Need help in implementing custom static analysis


I am new to clang development and I would like to have your
opinion on how I can do a specific task.

I want to add a static analysis to the compilation of C++ part of
Android applications (clang is the default compiler).

During this analysis I want to locate the call of specific functions
and then determine the type of the right value of the last
assignation of their arguments.

For example, if I track functions f1 and f2 in the following snippet:
unsigned long x1 = 0;
unsigned int x2 = 0;
unsigned char x3 = 0;

x1 = malloc(…);
x2 = 42;
x3 = ‘x’;
x2 = x3;

The analysis should return me “f1, void*” and “f2, unsigned char”.

Ideally, this analysis should generate a warning during the
compilation process (depending on other conditions not mentioned
here). However, if it is an external tool it is fully acceptable.

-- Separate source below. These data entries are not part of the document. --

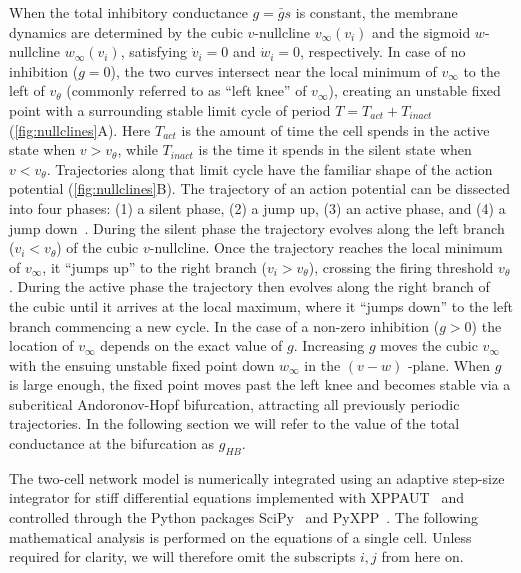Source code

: When the total inhibitory conductance $g = \bar g s$ is constant, the membrane dynamics are determined by the cubic $v$-nullcline $v_{\infty}(v_i)$ and the sigmoid $w$-nullcline $w_{\infty}(v_{i})$, satisfying $\dot v_{i}=0$ and $\dot w_{i}=0$, respectively.
In case of no inhibition ($g=0$), the two curves intersect near the local minimum of $v_{\infty}$ to the left of $v_{\theta}$ (commonly referred to as ``left knee'' of $v_{\infty}$), creating an unstable fixed point with a surrounding stable limit cycle of period $T=T_{act}+T_{inact}$ (\cref{fig:nullclines}A).
Here $T_{act}$ is the amount of time the cell spends in the active state when $v>v_\theta$, while $T_{inact}$ is the time it spends in the silent state when $v<v_\theta$.
Trajectories along that limit cycle have the familiar shape of the action potential (\cref{fig:nullclines}B).
The trajectory of an action potential can be dissected into four phases: (1) a silent phase, (2) a jump up, (3) an active phase, and (4) a jump down~\citep[see e.g.][]{ermentrout2010}.
During the silent phase the trajectory evolves along the left branch ($v_{i}<v_{\theta}$) of the cubic $v$-nullcline.
Once the trajectory reaches the local minimum of $v_{\infty}$, it ``jumps up'' to the right branch ($v_{i}>v_{\theta}$), crossing the firing threshold $v_{\theta}$.
During the active phase the trajectory then evolves along the right branch of the cubic until it arrives at the local maximum, where it ``jumps down'' to the left branch commencing a new cycle.
In the case of a non-zero inhibition ($g>0$) the location of $v_{\infty}$ depends on the exact value of $g$.
Increasing $g$ moves the cubic $v_{\infty}$ with the ensuing unstable fixed point down $w_{\infty}$ in the $(v-w)$ -plane.
When $g$ is large enough, the fixed point moves past the left knee and becomes stable via a subcritical Andoronov-Hopf bifurcation, attracting all previously periodic trajectories.
In the following section we will refer to the value of the total conductance at the bifurcation as $g_{HB}$.

The two-cell network model is numerically integrated using an adaptive step-size integrator for stiff differential equations implemented with XPPAUT~\citep{ermentrout2002} and controlled through the Python packages SciPy~\citep{scipy2020} and PyXPP~\citep{pyxpp}. The following mathematical analysis is performed on the equations of a single cell. Unless required for clarity, we will therefore omit the subscripts $i,j$ from here on.
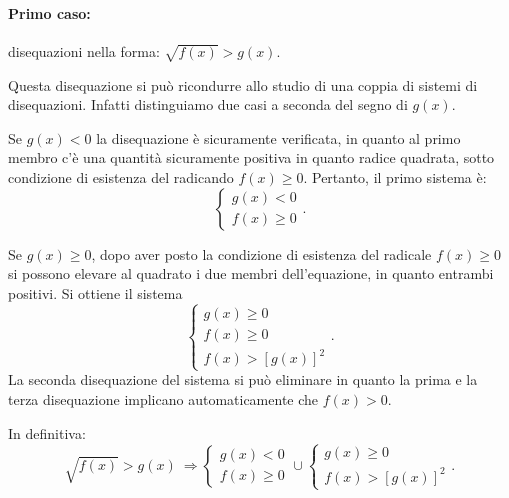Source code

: \paragraph{Primo caso:} disequazioni nella forma: $\sqrt{f(x)}>g(x)$.

Questa disequazione si può ricondurre allo studio di una coppia di sistemi di disequazioni. Infatti distinguiamo due casi a seconda del segno di $g(x)$.

\begin{itemize*}
\item Se $ g(x)<0 $ la disequazione è sicuramente verificata, in quanto al primo membro c'è una quantità sicuramente positiva in quanto radice quadrata, sotto condizione di esistenza del radicando $f(x)\ge 0$. Pertanto, il primo sistema è: 
\[\left\{\begin{array}{l}{g(x)<0}\\{f(x)\ge 0}\end{array}\right..\]
\item Se $g(x)\ge 0$, dopo aver posto la condizione di esistenza del radicale $f(x)\ge 0$ si possono elevare al quadrato i due membri dell'equazione, in quanto entrambi positivi. Si ottiene il sistema 
\[\left\{\begin{array}{l}g(x)\ge 0\\f(x)\ge 0 \\f(x)>\left[g(x)\right]^2 \end{array}\right..\]
La seconda disequazione del sistema si può eliminare in quanto la prima e la terza disequazione implicano automaticamente che $f(x)>0$.
\end{itemize*}

In definitiva:
\[\sqrt{f(x)}>g(x) \:\Rightarrow \left\{\begin{array}{l}{g(x)<0}\\{f(x)\ge 0}\end{array}\right.\cup \left\{\begin{array}{l}g(x)\ge 0\\f(x)>\left[g(x)\right]^2\end{array}\right..\]

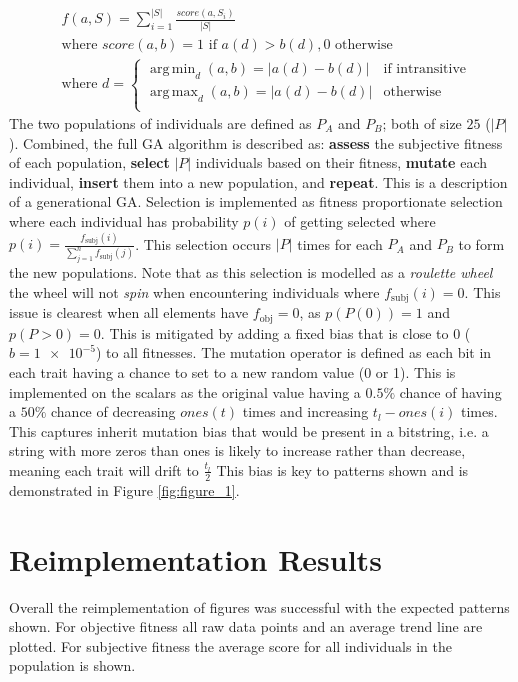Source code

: \documentclass[11pt,a4paper]{article}
\DeclareMathOperator*{\argmin}{arg\,min}
\DeclareMathOperator*{\argmax}{arg\,max}
\begin{document}
\begin{equation}
\label{eq:scoring}
\begin{split}
&f(a, S)=\sum^{|S|}_{i=1}\frac{score(a, S_i)}{|S|} \\
&\text{where } score(a,b) = 1 \text{ if } a(d) > b(d), 0 \text{ otherwise} \\
&\text{where } d =
\begin{cases}
    \argmin_d (a, b) = |a(d) - b(d)|& \text{if intransitive}\\
    \argmax_d (a, b) = |a(d) - b(d)|& \text{otherwise}\\
\end{cases}
\end{split}
\end{equation}
The two populations of individuals are defined as $P_A$ and $P_B$; both of size $25$ ($|P|$). Combined, the full GA algorithm is described as: \textbf{assess} the subjective fitness of each population, \textbf{select} $|P|$ individuals based on their fitness, \textbf{mutate} each individual, \textbf{insert} them into a new population, and \textbf{repeat}. This is a description of a generational GA. Selection is implemented as fitness proportionate selection where each individual has probability $p(i)$ of getting selected where $p(i)=\frac{f_\text{subj}(i)}{\sum^n_{j=1}f_\text{subj}(j)}$. This selection occurs  $|P|$ times for each $P_A$ and $P_B$ to form the new populations. Note that as this selection is modelled as a \textit{roulette wheel} the wheel will not \textit{spin} when encountering individuals where $f_\text{subj}(i)=0$. This issue is clearest when all elements have $f_\text{obj}=0$, as $p(P(0))=1$ and $p(P{>0})=0$. This is mitigated by adding a fixed bias that is close to 0 ($b = \num{1e-5}$) to all fitnesses. The mutation operator is defined as each bit in each trait having a chance to set to a new random value (0 or 1). This is implemented on the scalars as the original value having a $0.5\%$ chance of having a $50\%$ chance of decreasing $ones(t)$ times and increasing $t_l - ones(i)$ times. This captures inherit mutation bias that would be present in a bitstring, i.e. a string with more zeros than ones is likely to increase rather than decrease, meaning each trait will drift to $\frac{t_l}{2}$ This bias is key to patterns shown and is demonstrated in Figure \ref{fig:figure_1}. 


\section{Reimplementation Results}
Overall the reimplementation of figures was successful with the expected patterns shown. For objective fitness all raw data points and an average trend line are plotted. For subjective fitness the average score for all individuals in the population is shown.
\end{document}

I don’t know if this kind of analysis is already present in clang but
I think that it will be easier to implement it over CFG of llvm IR
than over clang AST.

I have looked at clang and llvm documentation but the different
methods that I have seen do not seem to fulfill my requirements:

  • libclang or clang plugin: it seems that I can only access to the AST.
  • llvm pass: I won’t be able to generate a warning.

Do you have any advice about which interface I should use? Do you know
any project/tool that could be good example and inspire me?

Thank you very much,

Pierre GRAUX


Such analysis is trivial to perform with a custom Clang Static Analyzer checker. Just subscribe to checkPreCall and explore the symbolic values (SVals) of function arguments on possible execution paths. SVals capture a lot of information about where does the value come from and you don’t need to manually track all re-assignments, as the analyzer does this for you, sometimes even across function calls. You can lookup what classes of SVals does it track and what kind of information they capture on our Doxygen:

       In your example in case of ‘f1(x1)’ the symbolic value will be loc::MemRegionVal of SymbolicRegion of SymbolConjured of type void *, which you can extract from the SVal by doing V.getAsSymbol(true)->getType(), where V is your SVal. In case of ‘f2(x2)’ you will only know that the value is equal to ‘x’, but the type of the original literal will be erased. You can still ultimately recover it via trackExpressionValue(), but that’s not entirely convenient. That said, i’m not sure you really want it as long as you have the value anyway. See also:   — The only downside of the Static Analyzer is that it doesn’t explore all possible execution paths, but only the ones it has time to carefully investigate (it intentionally suffers from “path explosion”). If your purpose is to make a tool that will find bugs in existing code, this is perfect. If you really really want to explore all execution paths no matter what, then you’ll have to write your own analysis, and then one of your options will be to use Clang CFG:    Clang CFG is different from LLVM IR; it consists of Clang AST node pointers, so it still captures the information present in the original source code pretty much perfectly. There is a variety of existing analyses over Clang CFG available in Clang’s lib/Analysis that you can use as an example or possibly even re-use. That’s much more work than a Static Analyzer checker though, and you’ll have to deal with a lot more false positives due to lack of path sensitivity. It’ll also be a much bigger challenge to find bugs across function calls.